I hate the semi-professional cheek kiss. Hate it. It’s terrible, and it makes me nervous. You know the one. This is the thing where, at a certain sort of business or cultural event, rather than shaking somebody’s hand you are meant to swiftly sweep your lips by their cheek while they do the same to you.
It’s not a proper kiss, but you also can’t just blatantly kiss the air two inches from the person’s cheek. The goal is to lightly, almost imperceptibly graze the cheek of the person you are meeting. Which might be fine for you if you are not some oaf with bad coordination and minimal depth perception.

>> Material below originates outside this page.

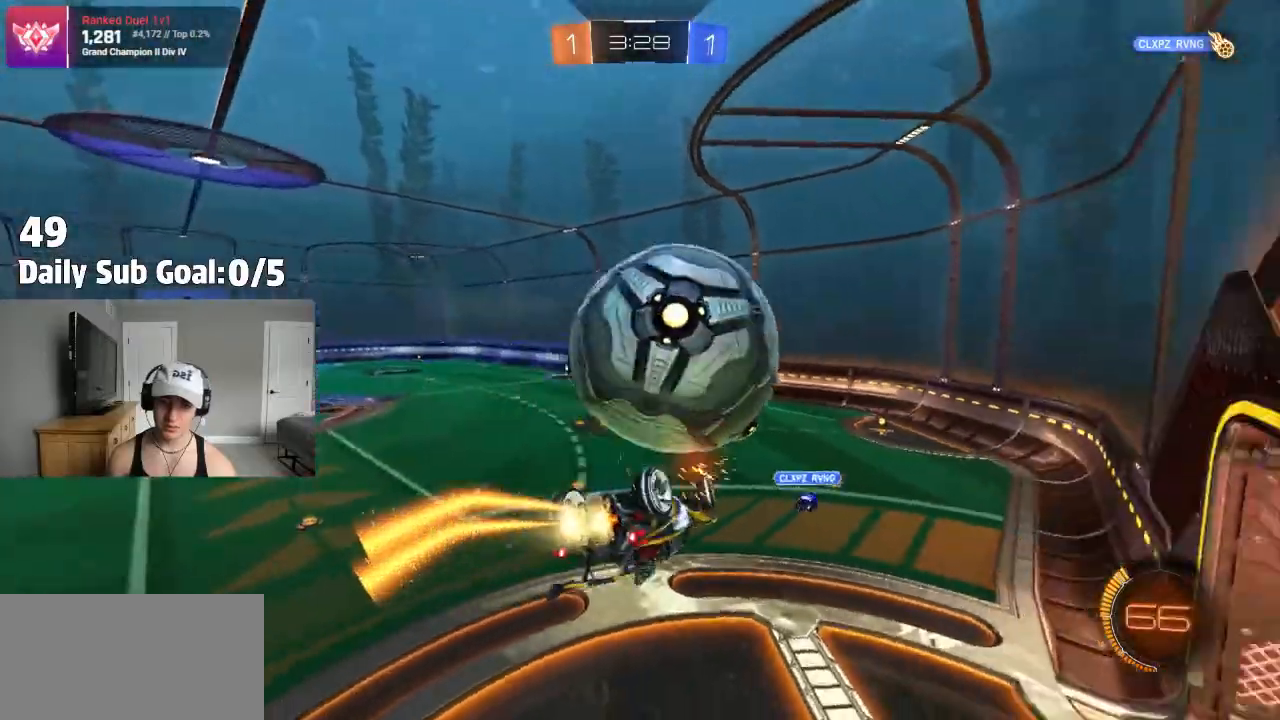
{"buttons": ["L1", "R2"], "left_stick": "right", "right_stick": "center", "events": [[83, "L1", "up"], [100, "R2", "up"], [167, "L1", "down"], [400, "L1", "up"], [483, "L1", "down"], [483, "R2", "down"]]}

I just can’t pull it off. I either miss the other person by a full foot or I just about knock heads with them. So I try to avoid the situation altogether by being ready, in all situations where the semi-professional cheek kiss might come up, to instead exchange a hearty handshake. It’s not ideal; look too eager to shake everybody’s hand and you risk coming across like a particularly unhinged mayoral candidate. But if it keeps me from inadvertently head-butting gallery owners or public relations professionals, it’s a small price to pay.
I bring it up because Art Basel and Miami Art Week are upon us, and this is prime semi-professional cheek kiss season. It’s also the time when the great and good of the art world descend on Miami and, increasingly, Fort Lauderdale as well. In this month’s issue, Christiana Lilly looks at the ways local arts leaders are tempting the Baselrati northwards – and how that fits into larger plans to let more of the world know about our long-established arts scene.
Local artist, curator and cultural consultant Tara Chadwick also writes about the importance of what’s happening. One line in particular stands out for me. “Public art,” she writes, “ is our multigenerational playground, a place where we explore the things that matter to us, like the parts of our heritage and history where we find threads of stories that can be woven together to create a common understanding.”
We want more people outside our community to know our art – and, let’s be blunt, pay the kind of money that allows our artists to keep making it. But it’s us who benefit the most. Local artists tell our stories; when we interact with them, we know ourselves better.
So I’m looking forward to the big South Florida art season. Not because bringing in high-dollar art enthusiasts is the goal in and of itself, but because we want to see our art community continue to thrive and grow. So Baselrati, I welcome you. With this, a firm handshake.